NATURAL RESOURCES: Energy
After reaching a record high of $147/barrel in early July, crude oil prices fell during the third quarter and ended the quarter at $100/barrel.1 (In mid-November oil has fallen below $60/barrel.) The drop in oil prices was primarily attributable to reduced demand due to concerns about slower global economic growth and turmoil in the financial markets. Additionally, the reduction of fuel subsidies to consumers in emerging market countries, such as China and India, negatively impacted demand, as fuel subsidies in these countries had reduced the effect of higher oil prices on consumers by keeping fuel prices artificially low.2 A large portion of growth in oil consumption in recent years has come from China and India. As China continues to phase out its subsidies, however, there could be further downward pressure on oil prices. Finally, strength in the U.S. dollar versus other developed market currencies was a factor in lower oil prices.3 The dollar strengthened as investors moved into U.S. Treasuries amid instability in the global financial system following the failure of several major U.S. financial institutions in September.

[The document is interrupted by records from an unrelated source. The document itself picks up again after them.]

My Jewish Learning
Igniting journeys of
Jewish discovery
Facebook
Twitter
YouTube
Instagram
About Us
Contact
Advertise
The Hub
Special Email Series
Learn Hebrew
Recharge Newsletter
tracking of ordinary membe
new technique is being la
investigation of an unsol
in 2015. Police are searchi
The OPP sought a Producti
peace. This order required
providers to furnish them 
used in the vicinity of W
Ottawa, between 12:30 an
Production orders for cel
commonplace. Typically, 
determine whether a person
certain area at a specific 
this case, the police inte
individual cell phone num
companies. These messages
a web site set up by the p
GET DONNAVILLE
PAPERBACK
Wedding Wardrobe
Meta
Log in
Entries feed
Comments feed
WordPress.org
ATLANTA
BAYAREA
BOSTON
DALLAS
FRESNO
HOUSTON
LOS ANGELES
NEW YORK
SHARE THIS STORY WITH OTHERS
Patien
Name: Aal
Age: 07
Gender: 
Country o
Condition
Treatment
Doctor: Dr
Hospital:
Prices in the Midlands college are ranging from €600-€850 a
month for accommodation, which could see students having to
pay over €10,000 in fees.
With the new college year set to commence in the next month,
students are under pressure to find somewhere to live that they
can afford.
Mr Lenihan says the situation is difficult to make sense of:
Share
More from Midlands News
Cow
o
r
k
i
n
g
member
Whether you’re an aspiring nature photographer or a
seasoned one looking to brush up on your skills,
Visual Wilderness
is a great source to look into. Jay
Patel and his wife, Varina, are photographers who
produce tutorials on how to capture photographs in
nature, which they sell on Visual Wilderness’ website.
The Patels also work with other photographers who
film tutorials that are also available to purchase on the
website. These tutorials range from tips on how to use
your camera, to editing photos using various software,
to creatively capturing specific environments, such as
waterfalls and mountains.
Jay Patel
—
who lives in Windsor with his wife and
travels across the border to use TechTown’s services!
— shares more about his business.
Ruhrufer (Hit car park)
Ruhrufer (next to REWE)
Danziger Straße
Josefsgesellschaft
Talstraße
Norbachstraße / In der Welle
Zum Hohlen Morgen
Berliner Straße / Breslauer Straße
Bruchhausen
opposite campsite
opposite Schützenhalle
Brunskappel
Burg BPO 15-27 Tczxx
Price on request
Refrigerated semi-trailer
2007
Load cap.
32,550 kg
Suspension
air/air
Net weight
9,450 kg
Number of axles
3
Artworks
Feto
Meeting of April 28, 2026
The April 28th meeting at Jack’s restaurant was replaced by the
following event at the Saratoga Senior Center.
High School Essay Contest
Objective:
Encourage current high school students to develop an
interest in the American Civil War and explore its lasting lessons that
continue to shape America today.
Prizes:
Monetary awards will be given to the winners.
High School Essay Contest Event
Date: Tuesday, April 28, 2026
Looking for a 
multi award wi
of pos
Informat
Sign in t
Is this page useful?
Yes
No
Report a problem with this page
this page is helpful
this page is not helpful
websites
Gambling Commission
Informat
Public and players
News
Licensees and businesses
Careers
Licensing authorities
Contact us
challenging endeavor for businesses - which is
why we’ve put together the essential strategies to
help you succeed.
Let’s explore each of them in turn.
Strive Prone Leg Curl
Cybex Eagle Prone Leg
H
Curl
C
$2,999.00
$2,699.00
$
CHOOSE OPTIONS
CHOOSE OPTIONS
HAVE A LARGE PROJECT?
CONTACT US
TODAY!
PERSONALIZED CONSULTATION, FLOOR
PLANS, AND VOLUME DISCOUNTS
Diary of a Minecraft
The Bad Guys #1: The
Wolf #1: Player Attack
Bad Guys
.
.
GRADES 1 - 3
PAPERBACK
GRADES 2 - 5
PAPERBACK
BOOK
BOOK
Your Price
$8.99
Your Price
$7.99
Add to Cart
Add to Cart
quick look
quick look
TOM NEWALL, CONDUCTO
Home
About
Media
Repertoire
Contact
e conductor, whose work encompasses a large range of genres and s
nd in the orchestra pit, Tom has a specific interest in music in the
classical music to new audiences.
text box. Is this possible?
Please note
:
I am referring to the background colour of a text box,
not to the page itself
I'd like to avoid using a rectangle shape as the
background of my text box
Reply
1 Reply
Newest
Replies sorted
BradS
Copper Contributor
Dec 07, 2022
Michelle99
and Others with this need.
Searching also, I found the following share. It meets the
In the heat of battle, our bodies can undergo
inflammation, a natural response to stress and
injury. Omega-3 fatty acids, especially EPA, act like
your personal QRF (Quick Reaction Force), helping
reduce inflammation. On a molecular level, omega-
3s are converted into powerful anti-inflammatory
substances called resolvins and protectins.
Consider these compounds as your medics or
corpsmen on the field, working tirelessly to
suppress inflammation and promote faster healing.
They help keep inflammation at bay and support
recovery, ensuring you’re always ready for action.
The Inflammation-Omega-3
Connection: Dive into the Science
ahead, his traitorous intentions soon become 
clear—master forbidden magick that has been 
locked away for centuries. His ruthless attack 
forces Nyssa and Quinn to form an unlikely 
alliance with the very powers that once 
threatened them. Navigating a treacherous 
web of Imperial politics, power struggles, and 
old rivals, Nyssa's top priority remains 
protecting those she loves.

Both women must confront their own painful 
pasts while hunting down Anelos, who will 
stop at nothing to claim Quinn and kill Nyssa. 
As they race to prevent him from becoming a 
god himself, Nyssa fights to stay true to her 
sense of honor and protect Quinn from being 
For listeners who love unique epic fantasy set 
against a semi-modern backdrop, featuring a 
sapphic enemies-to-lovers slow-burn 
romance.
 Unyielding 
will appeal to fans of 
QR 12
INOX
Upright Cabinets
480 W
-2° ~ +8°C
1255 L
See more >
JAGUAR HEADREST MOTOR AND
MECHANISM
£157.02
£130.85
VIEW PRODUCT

Natural gas prices also fell during the third quarter, due to a combination of increased inventories, reduced demand from U.S. manufacturers (a large consumer of natural gas), and significant production increases driven by increased drilling and exploration activities.4 In early July, natural gas prices reached their highest levels since Hurricane Katrina in 2005, topping $13/mmbtu. For the third quarter, NYMEX natural gas prices averaged $9/mmbtu, a 23% decrease from the second quarter’s average price of $11.60/mmbtu. Prices declined 45% by quarter-end.5 Despite hurricane damage to production infrastructure in the Gulf of Mexico in September, natural gas prices declined on concerns about decreased demand due to slower economic growth. Continued growth in U.S. natural gas production, driven by growth in unconventional reservoirs (tight gas sands, gas shale, and coal bed methane), which has been the result of higher prices and new drilling technologies, could put additional downward pressure on prices in the coming months.

Merger and acquisition activity in the energy sector slowed during the third quarter of 2008, driven by lower commodity prices and tighter credit markets. In total, there were 29 deals in the U.S., totaling approximately $12.6 billion in value, down from 42 deals in the second quarter of 2008.6 During the third quarter, acquisition activity was concentrated in the mid-continent region and involved large deals by XTO Energy, BP, and Chesapeake Energy. Overall, lower commodity prices and tighter capital markets could contribute to a slowdown in merger and acquisition activity in the fourth quarter and into 2009. Nevertheless, the overall environment remains favorable for small energy companies backed by private equity energy groups. Their limited reliance on the capital markets to finance growth and their practice of underwriting acquisitions using commodity price assumptions well below spot prices should prove beneficial. Additionally, private equity energy groups fund their management teams on an incremental basis over time as acquisitions are identified for purchase, reducing the impact of volatility in the commodity markets and the risk of putting money to work at a “peak” in commodity prices. Finally, while recent declines in commodity prices should create more attractively priced acquisition opportunities in the upstream oil and natural gas area, the exit environment will likely slow over the coming months.
1 Quarterly Review: September 2008. EnCap Energy Capital Fund. (September 2008).
2-4 Quarterly Energy Update. Federal Reserve Bank of Dallas. 23 October 2008
5-6 Short Term Energy Outlook – October 2008. Energy Information Agency. (October 2008).